レバードラグ式リール1は、スプール15の左フランジ部15Bと第1側板11Aとの隙間や、スプール15の右フランジ部15Cと第2側板11Bとの隙間に、釣り糸62が侵入することを防止して、釣り糸62がスプール15へ案内されるようにするために、図1、図6、図8、図11、図12〜図15に示すように、スプール15の前面側にスプール15から離間した状態に釣り糸ガイド90を設けている。釣り糸ガイド90は、スプール15の左フランジ部15B及び右フランジ部15Cよりも外側位置において、基部90Aが第1側板11Aと第2側板11Bとに取付けられ、これら基部90A間に湾曲状の釣り糸ガイド部90Bを左右に一体形成した線状体で形成されている。釣り糸ガイド90を安定保持するために、左右の釣り糸ガイド部90Bの連絡部が連結部11Cの溝に上部が露出する状態で嵌まり込んでいる。
更に詳細に説明すれば、レバードラグ式リール1を釣り竿60の上面に取付けた正規の状態で、釣り竿60の軸線60Sに平行な正面視において、釣り糸ガイド90は、図11に示すように、湾曲状の釣り糸ガイド部90Bは、スプール15の円筒状の糸巻き胴部15Aに対応する下部の左右間隔TBよりも、スプール15の円筒状の左右両側のフランジ部15B、15Cに対応する上部の左右間隔TCが狭く、且つ、そのTB及びTCのいずれも、スプール15の左フランジ部15Bと右フランジ部15Cとの間隔TAよりも狭く形成されている。即ち、TA>TB>TCである。
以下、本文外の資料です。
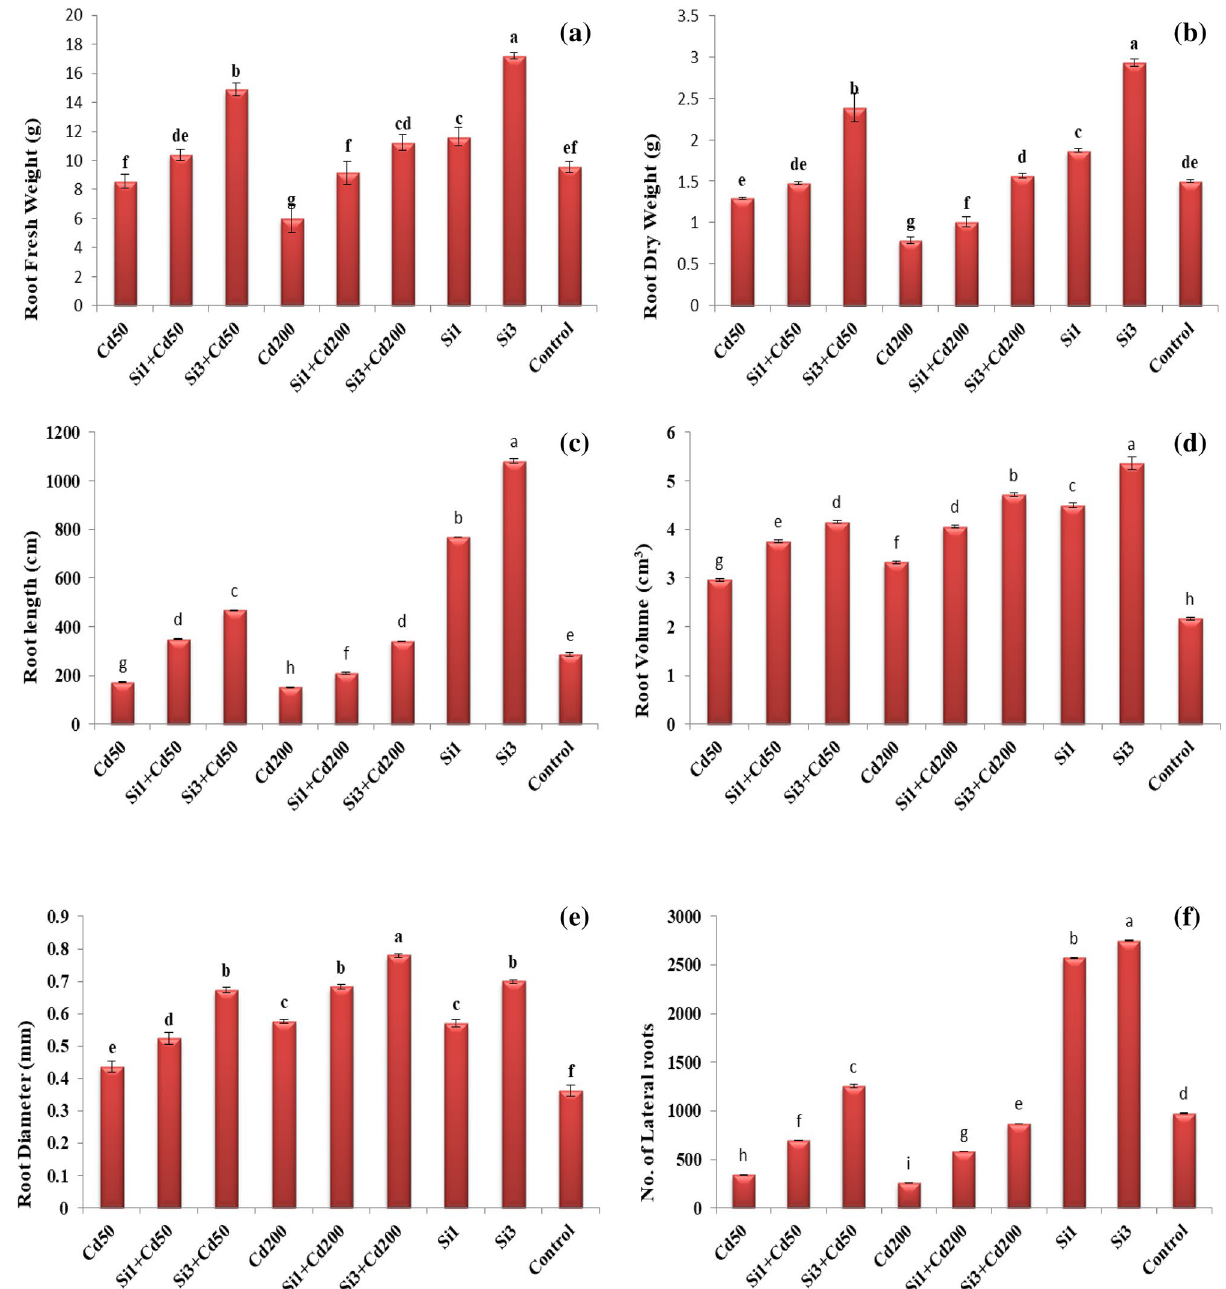
Figure 1. Effect of Si and Cd on root fresh weight (RFW) (g plant −1 ), root dry weight (RDW) (g plant −1 ), root length (R.L.) (cm), root diameter (R.D.) (mm), root volume (R.V.) (cm 3 ), root tips (R.T.) (no. of lateral roots) contents in the roots of wheat plants. The values are expressed as the mean ± S.D. (n = 3). The different superscript letters within a column indicate significant differences at P < Effect of silicon and cadmium on root volume and average diameter.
これによって、スプール15への釣り糸62の巻き初めは、釣り糸ガイド部90Bの下部領域の左右間隔TBによって左右への移動が規制されつつ糸巻き胴部15Aに巻かれ、その巻き厚が大きくなるに従って、釣り糸ガイド部90Bの上部領域の左右間隔TCによって左右への移動が規制される。このように、釣り糸62の左右への振れが釣り糸ガイド部90Bによって規制されるため、釣り糸62をスプール15へ巻き取る際に、釣り糸62を親指LH1にて押し圧状態で案内誘導することによって、スプール15へ略均等に巻き取ることができ、スプール15の左右フランジ部15B、15Cと第1側板11A、第2側板11Bとの隙間に釣り糸62が侵入することを防止できる。
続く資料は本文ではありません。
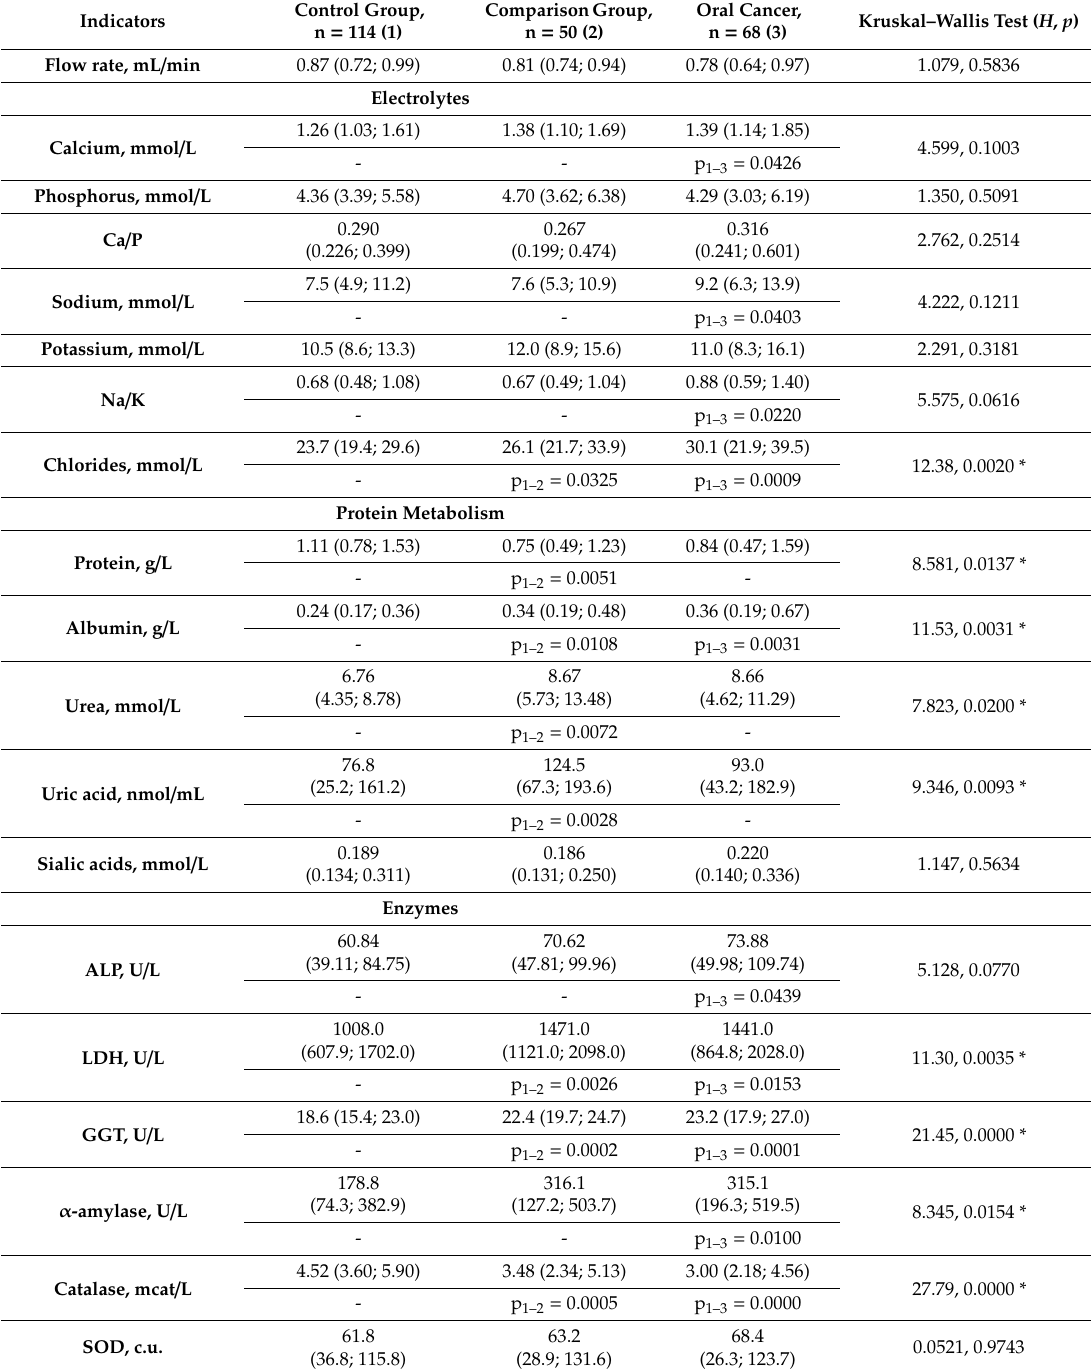
Table 1. The results of biochemical analysis of the studied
また、釣り竿60を左右に振る等によって釣り糸62がスプール15の左右側へ振れても、釣り糸62が釣り糸ガイド90の左右の釣り糸ガイド部90Bに接触しつつスプール15へ巻き取られるため、スプール15の左右フランジ部15B、15Cと第1側板11A、第2側板11Bとの隙間に釣り糸62が侵入することを防止できる状態で、釣り糸62がスプール15へ案内されるようになる。また、操作者がレバードラグ式リール1を左右に振らすように釣り竿60を操作することによって、釣り糸62が釣り糸ガイド90の左右の釣り糸ガイド部90Bに接触しつつスプール15へ巻き取られるため、スプール15への釣り糸62の巻取りの偏りを少なくできることとなる。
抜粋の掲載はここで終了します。